# [Exercise goal]
For the copy, please give all of the data again exactly and leave the pictures out.

# [Data section]
Start of Block
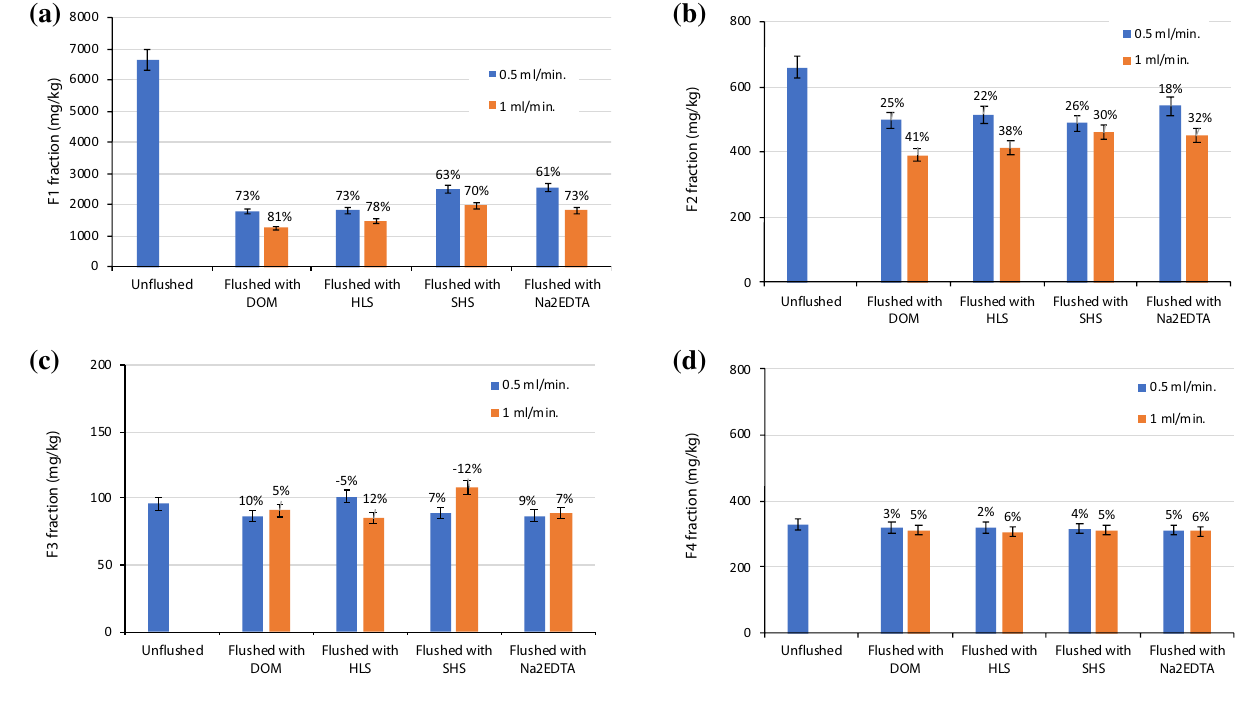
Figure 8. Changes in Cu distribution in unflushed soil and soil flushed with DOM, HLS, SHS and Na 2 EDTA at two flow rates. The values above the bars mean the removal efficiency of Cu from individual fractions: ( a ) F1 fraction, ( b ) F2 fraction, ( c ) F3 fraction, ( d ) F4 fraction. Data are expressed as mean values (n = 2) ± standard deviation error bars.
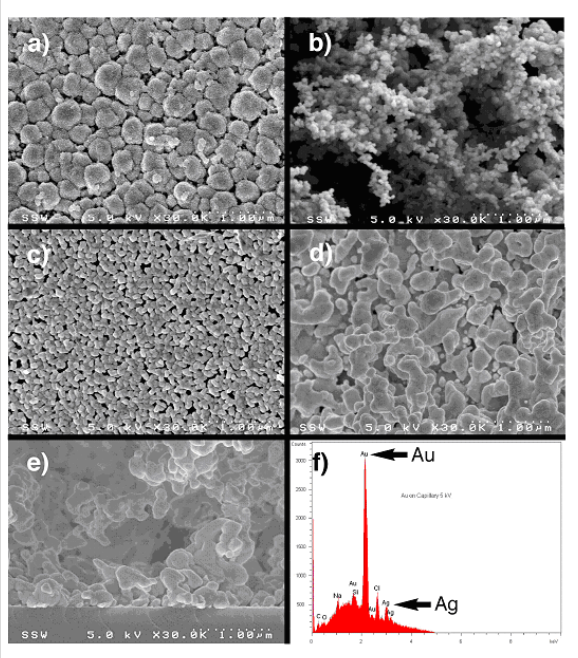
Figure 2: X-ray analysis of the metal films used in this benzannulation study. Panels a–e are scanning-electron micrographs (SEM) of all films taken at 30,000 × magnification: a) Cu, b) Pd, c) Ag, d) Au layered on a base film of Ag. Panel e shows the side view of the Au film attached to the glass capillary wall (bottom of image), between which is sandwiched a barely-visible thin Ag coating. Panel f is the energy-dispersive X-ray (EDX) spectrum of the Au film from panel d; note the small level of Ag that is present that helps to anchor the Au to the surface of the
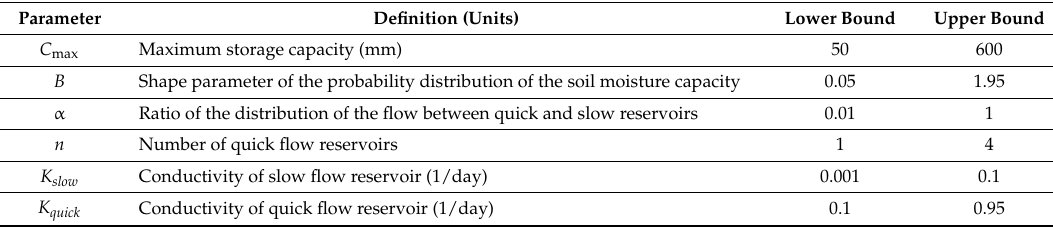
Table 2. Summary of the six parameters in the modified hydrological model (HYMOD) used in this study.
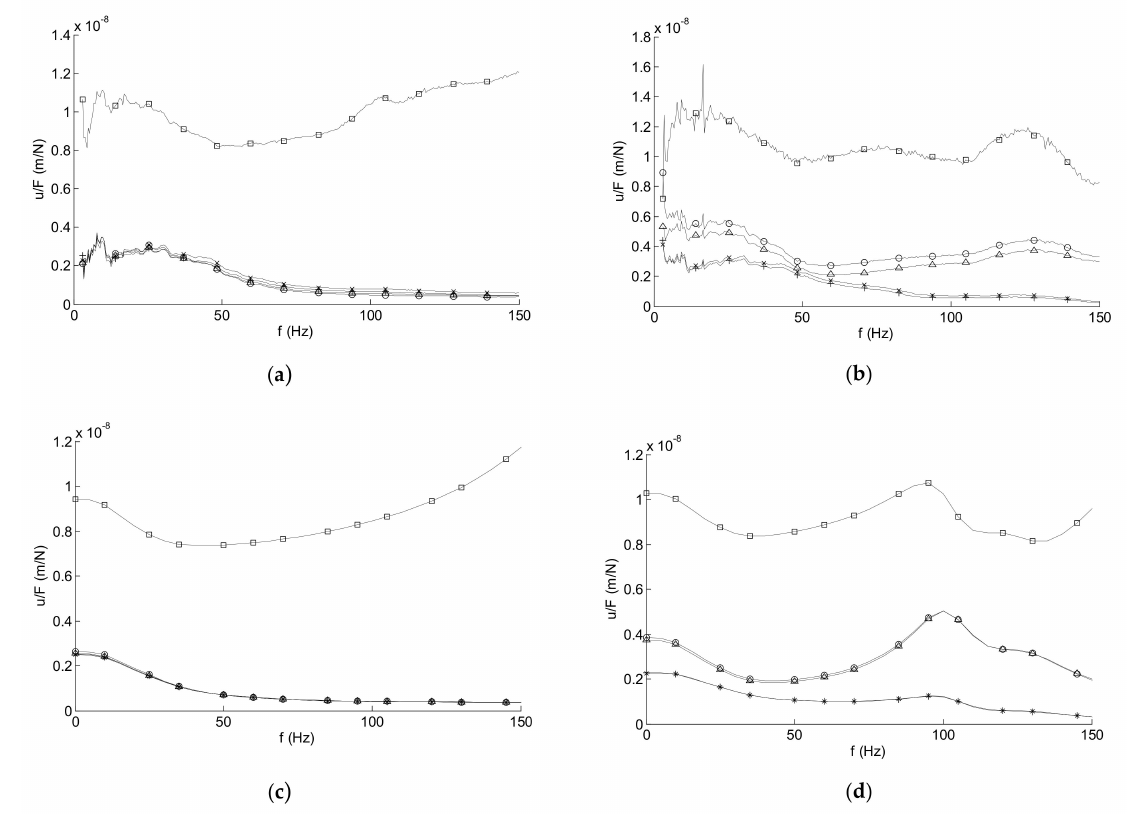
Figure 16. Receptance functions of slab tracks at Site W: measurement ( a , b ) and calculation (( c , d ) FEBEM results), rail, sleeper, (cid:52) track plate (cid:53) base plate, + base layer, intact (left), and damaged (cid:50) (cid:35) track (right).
End of Block
# [Finished task]
Figure 8. Changes in Cu distribution in unflushed soil and soil flushed with DOM, HLS, SHS and Na 2 EDTA at two flow rates. The values above the bars mean the removal efficiency of Cu from individual fractions: ( a ) F1 fraction, ( b ) F2 fraction, ( c ) F3 fraction, ( d ) F4 fraction. Data are expressed as mean values (n = 2) ± standard deviation error bars.
Figure 2: X-ray analysis of the metal films used in this benzannulation study. Panels a–e are scanning-electron micrographs (SEM) of all films taken at 30,000 × magnification: a) Cu, b) Pd, c) Ag, d) Au layered on a base film of Ag. Panel e shows the side view of the Au film attached to the glass capillary wall (bottom of image), between which is sandwiched a barely-visible thin Ag coating. Panel f is the energy-dispersive X-ray (EDX) spectrum of the Au film from panel d; note the small level of Ag that is present that helps to anchor the Au to the surface of the
Table 2. Summary of the six parameters in the modified hydrological model (HYMOD) used in this study.
Figure 16. Receptance functions of slab tracks at Site W: measurement ( a , b ) and calculation (( c , d ) FEBEM results), rail, sleeper, (cid:52) track plate (cid:53) base plate, + base layer, intact (left), and damaged (cid:50) (cid:35) track (right).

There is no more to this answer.